When Forbes tapped San Diego as the No. 1 place for startups, the debate over the city’s business climate inevitably drifted toward the same subject that always seems to come up in conversations about San Diego: the actual climate.
Yes, some entrepreneurs said in the comments, San Diego is a great place to launch a business – just look at the weather!
Others warned that San Diego is too expensive – despite all that great weather.
Lisa Gordon doesn’t have any special powers over the weather. But she does have control over a lot of other things that can make San Diego a sunny place for a new business.
She’s the city’s so-called small business ambassador, a role in which she spearheads all things related to promoting programs, services and regulation requirements for startups.
Basically, she helps anyone seeking to open a new business connect the dots between city requirements and their own vision.
With a communications degree from UCSD and more than 10 years working for the city, she’s watched her “whole life” become centered around “promoting and outreach.”

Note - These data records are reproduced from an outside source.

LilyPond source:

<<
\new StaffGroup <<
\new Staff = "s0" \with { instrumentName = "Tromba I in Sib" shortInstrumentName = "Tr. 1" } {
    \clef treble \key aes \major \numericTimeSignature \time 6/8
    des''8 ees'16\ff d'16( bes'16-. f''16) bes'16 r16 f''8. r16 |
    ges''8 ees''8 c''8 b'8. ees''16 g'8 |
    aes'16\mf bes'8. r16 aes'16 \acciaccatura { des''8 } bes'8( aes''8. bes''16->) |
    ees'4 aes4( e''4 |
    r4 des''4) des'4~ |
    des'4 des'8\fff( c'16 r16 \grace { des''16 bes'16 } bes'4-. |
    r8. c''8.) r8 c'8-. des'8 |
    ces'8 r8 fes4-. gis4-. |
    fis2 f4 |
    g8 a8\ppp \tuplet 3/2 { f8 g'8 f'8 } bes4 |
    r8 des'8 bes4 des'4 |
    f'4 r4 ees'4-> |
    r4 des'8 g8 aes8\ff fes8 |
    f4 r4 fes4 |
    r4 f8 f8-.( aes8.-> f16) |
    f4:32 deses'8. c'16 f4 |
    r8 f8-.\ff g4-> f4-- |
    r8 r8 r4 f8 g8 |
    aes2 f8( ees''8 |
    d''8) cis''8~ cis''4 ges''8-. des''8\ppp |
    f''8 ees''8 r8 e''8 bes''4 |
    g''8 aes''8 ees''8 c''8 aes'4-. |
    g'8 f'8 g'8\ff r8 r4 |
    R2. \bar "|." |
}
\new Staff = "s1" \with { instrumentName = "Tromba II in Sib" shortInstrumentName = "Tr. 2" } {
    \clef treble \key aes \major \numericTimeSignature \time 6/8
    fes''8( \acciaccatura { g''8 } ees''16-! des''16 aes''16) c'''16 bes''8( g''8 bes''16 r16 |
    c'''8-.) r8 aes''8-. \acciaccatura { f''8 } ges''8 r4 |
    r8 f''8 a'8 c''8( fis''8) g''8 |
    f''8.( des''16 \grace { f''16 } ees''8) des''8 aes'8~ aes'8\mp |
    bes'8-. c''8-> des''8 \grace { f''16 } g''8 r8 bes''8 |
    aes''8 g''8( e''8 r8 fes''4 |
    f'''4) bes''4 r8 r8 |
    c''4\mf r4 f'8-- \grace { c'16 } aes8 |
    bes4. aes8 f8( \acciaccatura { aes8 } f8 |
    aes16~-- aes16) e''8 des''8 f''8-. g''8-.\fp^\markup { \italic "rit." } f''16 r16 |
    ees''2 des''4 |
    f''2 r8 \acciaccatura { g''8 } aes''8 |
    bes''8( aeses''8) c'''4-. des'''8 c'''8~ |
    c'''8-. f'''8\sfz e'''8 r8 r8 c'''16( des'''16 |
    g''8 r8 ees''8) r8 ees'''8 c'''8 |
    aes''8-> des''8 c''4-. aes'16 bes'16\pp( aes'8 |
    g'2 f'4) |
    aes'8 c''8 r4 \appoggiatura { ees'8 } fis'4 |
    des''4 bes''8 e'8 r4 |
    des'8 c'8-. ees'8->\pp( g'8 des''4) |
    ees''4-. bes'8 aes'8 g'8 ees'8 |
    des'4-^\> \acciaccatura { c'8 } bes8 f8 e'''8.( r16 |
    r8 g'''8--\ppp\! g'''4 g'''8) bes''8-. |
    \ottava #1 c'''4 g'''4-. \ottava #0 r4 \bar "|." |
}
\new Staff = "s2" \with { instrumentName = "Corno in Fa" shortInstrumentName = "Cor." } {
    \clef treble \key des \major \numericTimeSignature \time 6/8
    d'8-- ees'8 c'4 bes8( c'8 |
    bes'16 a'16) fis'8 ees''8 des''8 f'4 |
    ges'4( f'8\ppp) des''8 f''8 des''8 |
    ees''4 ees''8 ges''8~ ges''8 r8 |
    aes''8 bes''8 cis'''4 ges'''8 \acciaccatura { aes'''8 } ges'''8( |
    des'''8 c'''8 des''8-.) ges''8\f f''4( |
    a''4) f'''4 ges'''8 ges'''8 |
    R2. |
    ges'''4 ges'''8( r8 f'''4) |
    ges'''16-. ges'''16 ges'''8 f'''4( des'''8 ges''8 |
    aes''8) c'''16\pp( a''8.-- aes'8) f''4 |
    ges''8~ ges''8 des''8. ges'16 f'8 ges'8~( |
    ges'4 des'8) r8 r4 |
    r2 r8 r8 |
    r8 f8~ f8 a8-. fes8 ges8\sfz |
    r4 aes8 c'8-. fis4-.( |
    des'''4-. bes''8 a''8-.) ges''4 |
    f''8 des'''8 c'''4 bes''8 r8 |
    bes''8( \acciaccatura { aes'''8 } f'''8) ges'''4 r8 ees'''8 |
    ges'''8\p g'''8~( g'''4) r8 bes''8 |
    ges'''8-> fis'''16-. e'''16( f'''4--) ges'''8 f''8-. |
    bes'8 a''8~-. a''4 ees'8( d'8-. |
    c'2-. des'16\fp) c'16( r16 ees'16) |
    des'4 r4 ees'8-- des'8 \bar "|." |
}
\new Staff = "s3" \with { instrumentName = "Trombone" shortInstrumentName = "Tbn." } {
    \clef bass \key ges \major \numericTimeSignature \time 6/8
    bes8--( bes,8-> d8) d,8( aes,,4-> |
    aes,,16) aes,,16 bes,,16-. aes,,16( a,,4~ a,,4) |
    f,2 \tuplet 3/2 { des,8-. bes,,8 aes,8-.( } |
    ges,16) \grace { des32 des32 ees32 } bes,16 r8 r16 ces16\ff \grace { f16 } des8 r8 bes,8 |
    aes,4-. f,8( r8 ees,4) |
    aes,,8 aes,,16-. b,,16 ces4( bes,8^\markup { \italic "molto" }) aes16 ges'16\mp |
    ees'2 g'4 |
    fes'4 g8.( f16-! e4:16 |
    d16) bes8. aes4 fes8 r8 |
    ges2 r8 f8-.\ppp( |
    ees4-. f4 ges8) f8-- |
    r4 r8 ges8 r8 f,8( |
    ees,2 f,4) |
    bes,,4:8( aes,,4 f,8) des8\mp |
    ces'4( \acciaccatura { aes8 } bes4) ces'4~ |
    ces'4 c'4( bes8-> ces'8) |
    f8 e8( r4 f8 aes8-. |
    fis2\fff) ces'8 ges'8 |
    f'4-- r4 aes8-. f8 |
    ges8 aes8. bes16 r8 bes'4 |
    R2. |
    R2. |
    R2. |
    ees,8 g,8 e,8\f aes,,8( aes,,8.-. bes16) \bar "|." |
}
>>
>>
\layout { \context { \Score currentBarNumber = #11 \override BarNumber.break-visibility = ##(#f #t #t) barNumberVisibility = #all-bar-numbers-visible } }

Gordon began her career as a community relations representative for the San Diego County Water Authority, and then became director of community outreach for former Mayor Jerry Sanders. After that, she climbed to where she is now.
Her position was originally created during Sanders’ tenure, but new Mayor Kevin Faulconer is just as supportive of the small business community, she said.
In a Q-and-A, Gordon and I talked about which sectors are growing, and what she thinks the city could be doing to improve San Diego’s business climate.
What do you see as a booming industry for small businesses here in San Diego?
I think people will be surprised to know how many home-based businesses there are. So you know, last time I checked there were almost, I think it was 36,000 — almost 37,000 — home-based businesses. I don’t think people know that and how many there are.
So a lot of home-based businesses are starting, but also as an industry, I think high-tech is still booming and doing very well … I don’t know if it’s going to max out at some point, but it’s really a unique niche in our community. And then IT-related businesses, software companies, consultants …
When you hear people saying that San Diego is not a high-tech business city, what do you say to them? Why should they come and start their business here?
I think they need to check San Diego out.
I think we have a very thriving high-tech community and, I mean, even if you look at, for example, a startup circle at Plug and Play. They do that startup camp and they have all those high-tech, really high-level startups and those are some exciting new technologies and products. I’ve actually watched them pitch the products and, so they are a San Diego-based business and they actually do go up on a month-long training to Silicon Valley, but then they come back with some investments. So I think that there’s definitely a great and thriving high-tech community in San Diego. Don’t pass us up.
You know, we have the resources, we have the intellectual capacity, we have the talent. I think it’s just more about awareness of our capability in that whole arena.
How would you say this role is different from the city’s economic development department?
Well, OK, the Office of Small Business is housed underneath the umbrella of the Economic Development (Division) and then the Economic Development Division is underneath the full umbrella of the Planning, Neighborhoods and Economic Development Department. So our department director is Bill Fulton …
So we’re specifically doing like our storefront improvement program — administration with the business improvement district and its associations, the maintenance assistance with districts. We have some other grants and contracts that we manage, but all of it is related to the small business community.
And how is your job different from what the Civic Innovation Lab is trying to do?
Right now we’re excited and waiting to see what they’re going to do … But our mission is pretty much focused on serving the small business community, and they’re going to be more involved with neighborhood planning, a more comprehensive planning function.
So, could you explain your job in a nutshell?
Every single day I get phone calls, emails, a lot of people walk in and want to start a business and they need assistance. And so I’m happy to offer that. You know, I go through certain steps with them. There are certain permits that they need and other rules, regulations or municipal codes that they need to understand as it relates to their particular type of business. Also, I’m a referral arm. I’m kind of the information clearing house, and then I refer them to whatever program or entity might be able to help serve them.
What are the main challenges your position faces?
The main challenge is making people more aware of the small business ambassador role, (the) variety of programs and services the city offers to startups and small businesses, great network of resources available to assist small businesses, and the progress we have made in making the city more business-friendly.
Even though our Forbes rank was high, there’s always room for improvement. What do you think can be done to improve the small business community?
I’m just going to say that we’re trying to make people aware that we are business-friendly, that the city is business-friendly. We hear complaints about the state and the taxes, but in the city, we’ve improved significantly.
We are trying to be more business-friendly. We are trying to provide the best services and programs that we can, so I just think more awareness of our programs and services and a better understanding of how the city functions to support small businesses. Support, networks and better awareness, and saying, “We are open for business.”